The conversation has well and truly started in Ireland around mental health- it is however an area that is yet to be fully understood, like all illnesses it will be researched as we evolve and change as humans. I say illness because this for me is what it is. It is like any illness, it affects each person differently, we all have mental health, so therefore we all have mental health issues, concerns and we have mental health, as in we have our mental health.
During a very interesting and at times heated conversation on Sunday, the metrics of measuring and understanding just what depression in particular actually is was discussed. We can all understand cancer as an illness, it can be fatal, it can be curable but one common thread is it's always cruel. But cancer can be measured in terms of scale, you could have encountered a minor brush with a mole that needed to be removed, yes you still have had cancer and you could be sitting across from a women who is fighting breast cancer. This we can comprehend and we can empathise with each victim of the disease. With depression and mental health, we are still learning. We are learning how it affects people, we are learning the language around it and we have literally just begun talking about it openly in the last two years really.
Growing up in a house that was massively affected by depression, I know an element of this illness. I know the pain, the hurt and the sorrow of not knowing what to do to help someone who so badly needs your help. I know the head tilts of people not knowing what to say and I know the way it can cause worry like nothing else ever experienced of really not knowing how to find a way to move forward. This situation is crippling but a way forward you must find in order to look after yourself and to hopefully set what you hope might be the catalyst for help and change in the person who is suffering. Now that the conversation has started, people are really coming forward with their struggles. I truly commend this as I know it must be so difficult to say when people ask how are you? "Well to be honest I am not great" no one knows what to say or do next as we are preconditioned to say "Ara sure I am great"

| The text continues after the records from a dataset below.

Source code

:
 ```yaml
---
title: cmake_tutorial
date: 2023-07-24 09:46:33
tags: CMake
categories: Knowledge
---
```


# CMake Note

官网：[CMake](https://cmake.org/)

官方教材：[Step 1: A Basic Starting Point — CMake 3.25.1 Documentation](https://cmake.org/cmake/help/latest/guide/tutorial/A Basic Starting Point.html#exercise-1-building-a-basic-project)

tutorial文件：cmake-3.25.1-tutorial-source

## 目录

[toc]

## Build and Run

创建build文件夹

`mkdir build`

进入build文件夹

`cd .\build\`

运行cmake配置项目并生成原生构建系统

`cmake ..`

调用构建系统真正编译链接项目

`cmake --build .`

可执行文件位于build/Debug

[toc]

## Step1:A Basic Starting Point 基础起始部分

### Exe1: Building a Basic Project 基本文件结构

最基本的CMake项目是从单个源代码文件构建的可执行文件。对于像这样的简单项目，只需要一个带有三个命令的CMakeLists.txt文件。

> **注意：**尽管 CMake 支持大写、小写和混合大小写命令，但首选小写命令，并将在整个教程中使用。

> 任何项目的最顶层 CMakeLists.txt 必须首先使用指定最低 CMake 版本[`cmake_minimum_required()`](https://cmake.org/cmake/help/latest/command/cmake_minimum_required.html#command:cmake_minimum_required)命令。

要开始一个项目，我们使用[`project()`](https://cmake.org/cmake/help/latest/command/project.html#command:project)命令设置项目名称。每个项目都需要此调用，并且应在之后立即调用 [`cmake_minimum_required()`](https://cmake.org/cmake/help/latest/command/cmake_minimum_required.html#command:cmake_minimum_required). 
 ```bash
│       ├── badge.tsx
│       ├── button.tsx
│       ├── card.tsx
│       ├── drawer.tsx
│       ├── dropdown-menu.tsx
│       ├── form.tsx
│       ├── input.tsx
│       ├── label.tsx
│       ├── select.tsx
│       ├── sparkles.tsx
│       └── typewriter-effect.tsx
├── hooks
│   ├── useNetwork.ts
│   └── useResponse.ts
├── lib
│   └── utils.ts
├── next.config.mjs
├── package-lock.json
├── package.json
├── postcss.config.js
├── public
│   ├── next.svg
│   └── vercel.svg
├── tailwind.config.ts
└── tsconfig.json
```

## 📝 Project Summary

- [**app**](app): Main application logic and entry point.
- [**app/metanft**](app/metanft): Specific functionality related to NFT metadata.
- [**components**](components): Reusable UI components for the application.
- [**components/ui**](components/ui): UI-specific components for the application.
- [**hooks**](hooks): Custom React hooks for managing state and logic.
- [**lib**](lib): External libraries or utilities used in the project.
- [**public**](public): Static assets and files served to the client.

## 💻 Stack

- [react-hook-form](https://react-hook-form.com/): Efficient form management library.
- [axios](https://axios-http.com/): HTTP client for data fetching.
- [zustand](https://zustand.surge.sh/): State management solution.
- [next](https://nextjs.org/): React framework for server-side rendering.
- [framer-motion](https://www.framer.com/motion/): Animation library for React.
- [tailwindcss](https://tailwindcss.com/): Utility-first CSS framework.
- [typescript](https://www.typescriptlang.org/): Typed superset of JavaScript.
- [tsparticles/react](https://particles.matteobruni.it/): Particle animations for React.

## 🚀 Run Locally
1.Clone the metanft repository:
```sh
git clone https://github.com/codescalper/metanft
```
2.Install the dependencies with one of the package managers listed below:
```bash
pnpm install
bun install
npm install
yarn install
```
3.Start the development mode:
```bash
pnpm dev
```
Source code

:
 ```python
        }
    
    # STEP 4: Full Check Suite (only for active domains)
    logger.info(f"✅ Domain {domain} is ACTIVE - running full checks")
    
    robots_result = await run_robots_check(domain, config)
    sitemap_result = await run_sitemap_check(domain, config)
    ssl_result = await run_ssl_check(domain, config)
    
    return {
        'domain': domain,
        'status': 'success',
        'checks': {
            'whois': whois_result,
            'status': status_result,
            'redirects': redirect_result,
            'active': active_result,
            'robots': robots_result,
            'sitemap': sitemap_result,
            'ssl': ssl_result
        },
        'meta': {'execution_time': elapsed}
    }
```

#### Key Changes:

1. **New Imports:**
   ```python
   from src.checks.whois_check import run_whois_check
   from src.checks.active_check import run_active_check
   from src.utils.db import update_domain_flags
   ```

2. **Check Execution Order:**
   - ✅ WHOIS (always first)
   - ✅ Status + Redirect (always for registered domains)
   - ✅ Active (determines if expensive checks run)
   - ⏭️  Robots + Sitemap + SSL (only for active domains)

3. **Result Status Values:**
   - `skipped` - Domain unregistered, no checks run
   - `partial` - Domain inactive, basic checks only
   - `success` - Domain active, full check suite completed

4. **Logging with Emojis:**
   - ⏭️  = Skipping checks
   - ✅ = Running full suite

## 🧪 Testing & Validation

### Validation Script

The conversation on Sunday was centred around just what is depression and is their levels of it? I think there is and I think everyone's relationship with this illness is very personal and different. Can we use a metric to say what degree- maybe the medical world can, but as people I think we need to just look at it from a spirit of kindness. We need to actively listen, we need to be open and we show support to anyone who might be struggling. I think we can forget at times, that what might be easy for me might be the hardest thing for another person. I think we need to be kinder and a little more patient with one another, this I know myself is not always easy. I can be impatient and I can want change and progress now just like everyone else.
It was like this conversation with my two friends set the theme for the evening, I was on the Prom in Galway and met my friends dad who was visibly upset, he wasn't himself so I approached him with an open mind and I learnt of his worry for his daughter who is going through Chemo. This was understandable, physical and yet his pain from this physical disease was causing mental anguish. I met another friend who is going through a tough time with doubt and hurt and of course this is leading to feelings of not knowing what to do next, loneliness and a little fear. I headed to the Novena and the preacher then spoke of his struggles and how his experience with a councillor had helped him to find a way to move forward.
I will forever be an optimist. So I took a positive from all my interactions today, people are talking and talking honestly. It is hard to speak your true feelings, it is hard to show your vulnerability and it is truly hard to show that you too are suffering. One thing I know is that everyone is fighting a little battle, no one is perfect and everyone struggles with something. We need to remember that no one is perfect and life rarely is. So keep talking and lets help each other to move forward together.